15 posts15 participants1 post today

I've been trying different frontend JS frameworks in some of my projects, and I'm... not as impressed with Svelte as I thought I'd be.

I've heard constant praise for this framework, and it is technically impressive, but there's just so much magic. Svelte 5 uses built-in not-quite-functions called runes, like $state or $derived, to mark certain variables as reactive state. When something reactive is updated, components redraw; otherwise, they don't. And when they don't, it's often very hard to figure out why. Plus the usual problems of the Vue-style component files: components aren't first-class objects, you have to put them in their own files, there's no JSX, etc.

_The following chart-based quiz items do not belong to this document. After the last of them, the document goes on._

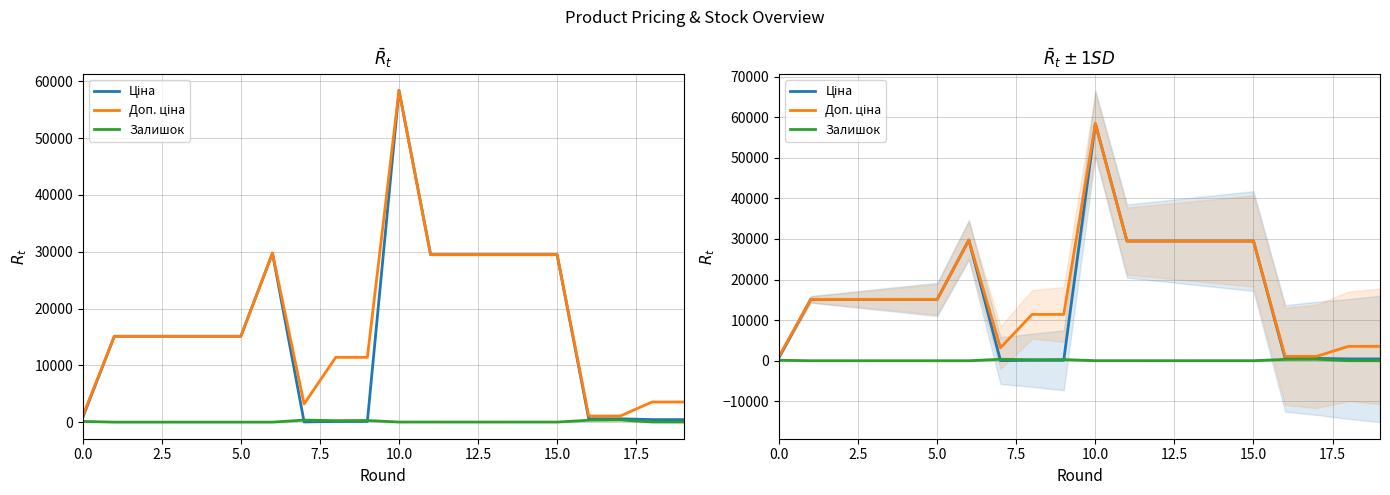

What is the sum of all Ціна values?

314376.0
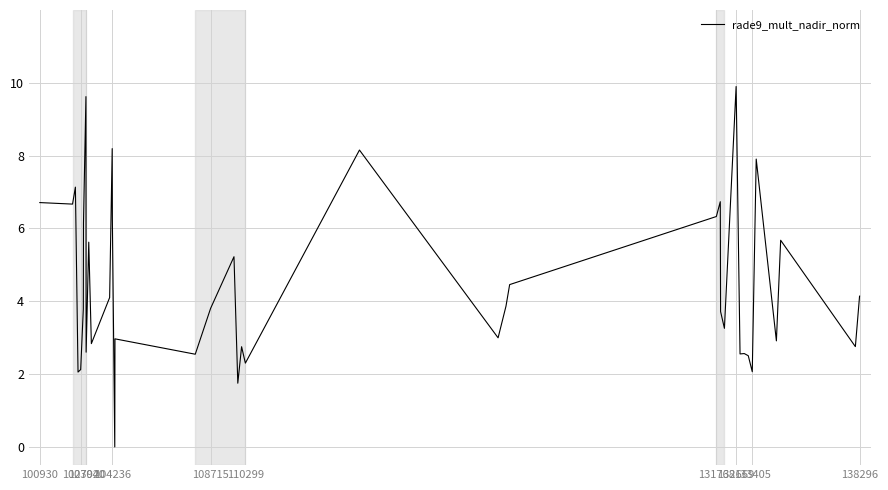

What is the maximum value shown in the chart?

9.9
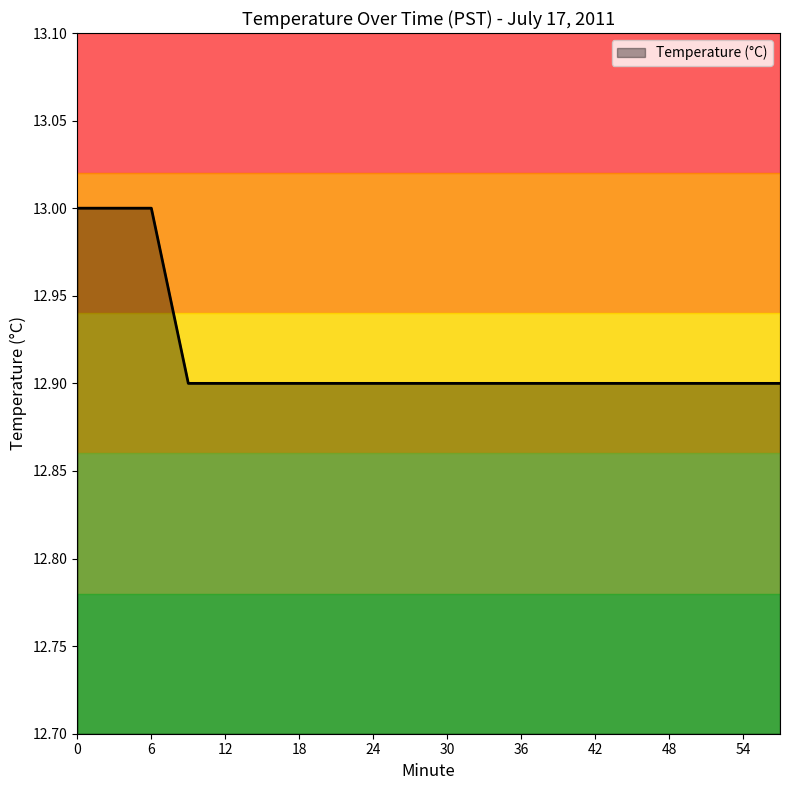

What is the minimum value shown in the chart?

12.9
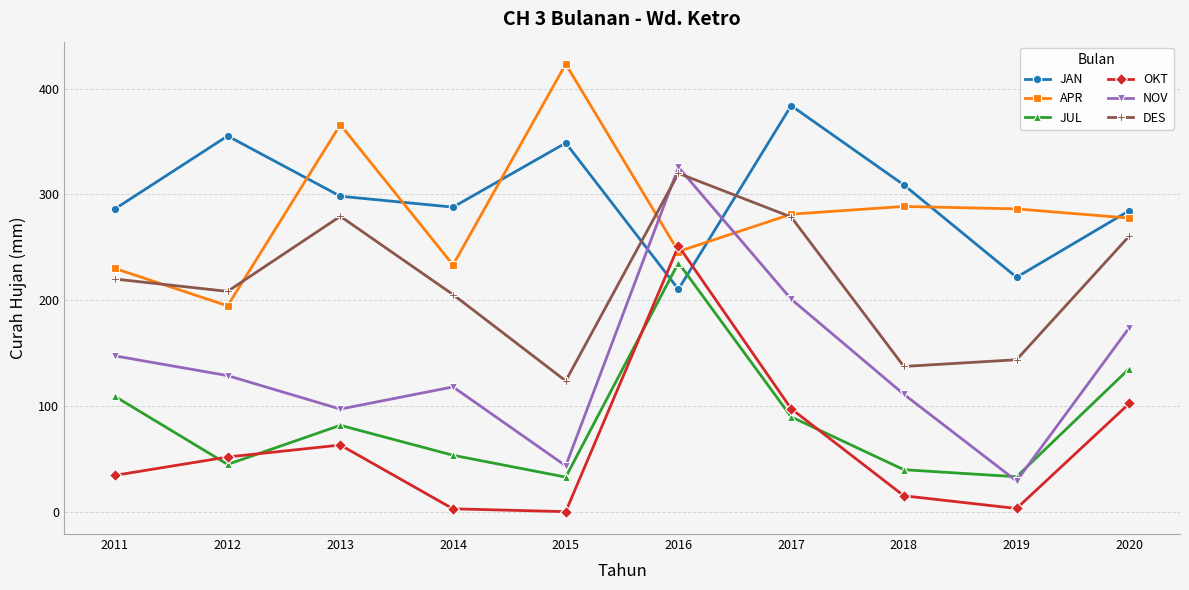

Which category has the highest value across all series?

2015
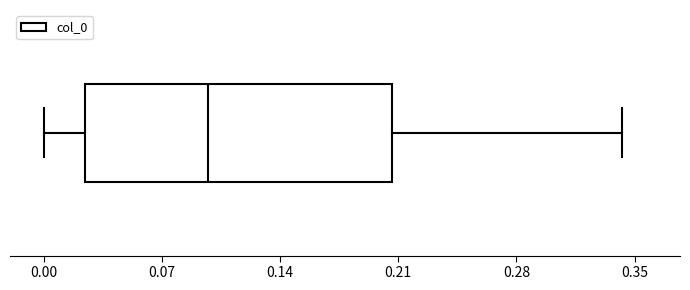

Read this box plot against the x-axis: the position of the median line, the range covered by the box, and the ends of both whiskers. The values are not printed on the chart, so give them approximately, as read against the axis.

median 0.10, box 0.02 to 0.21, whiskers 0.00 to 0.34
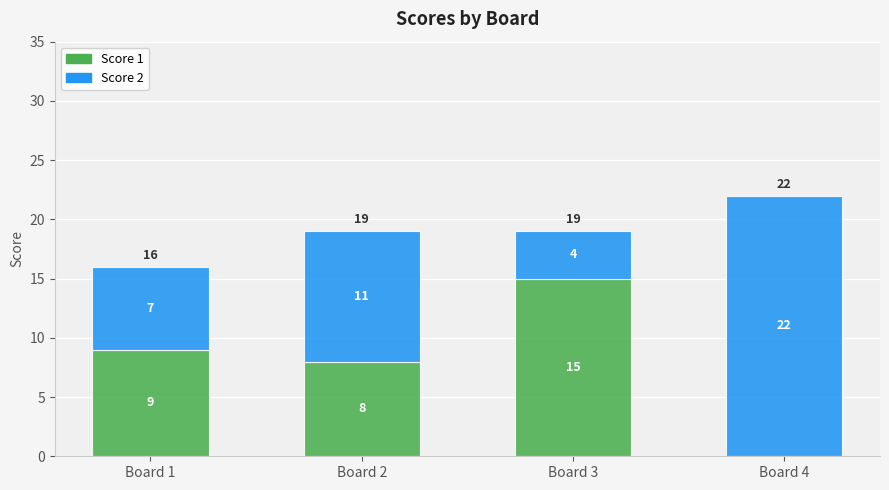

The Score 1 series shows 0 at Board 4. True or false?

True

I've written a lot of React, and React hooks are magical too, but this seems worse. Does it just feel that way because I've taken the time to get used to how React does things?

Maybe I'd use Svelte again on a project with (ironically) less reactivity, but my chat app uses websockets and indexeddb and lots of event streams, and Svelte just keeps getting in the way.

I'm considering trying Mithril.js next, which is, philosophically, the exact opposite. Sounds like a breath of fresh air.

I've always favoured Google's material design system for my projects because it's got a lot of consistent components that are well documented and useful across most of not all platforms. I don't see the need to experiment with others unless I'm targeting a single platform (usually the web) or I've got a good designer on my team.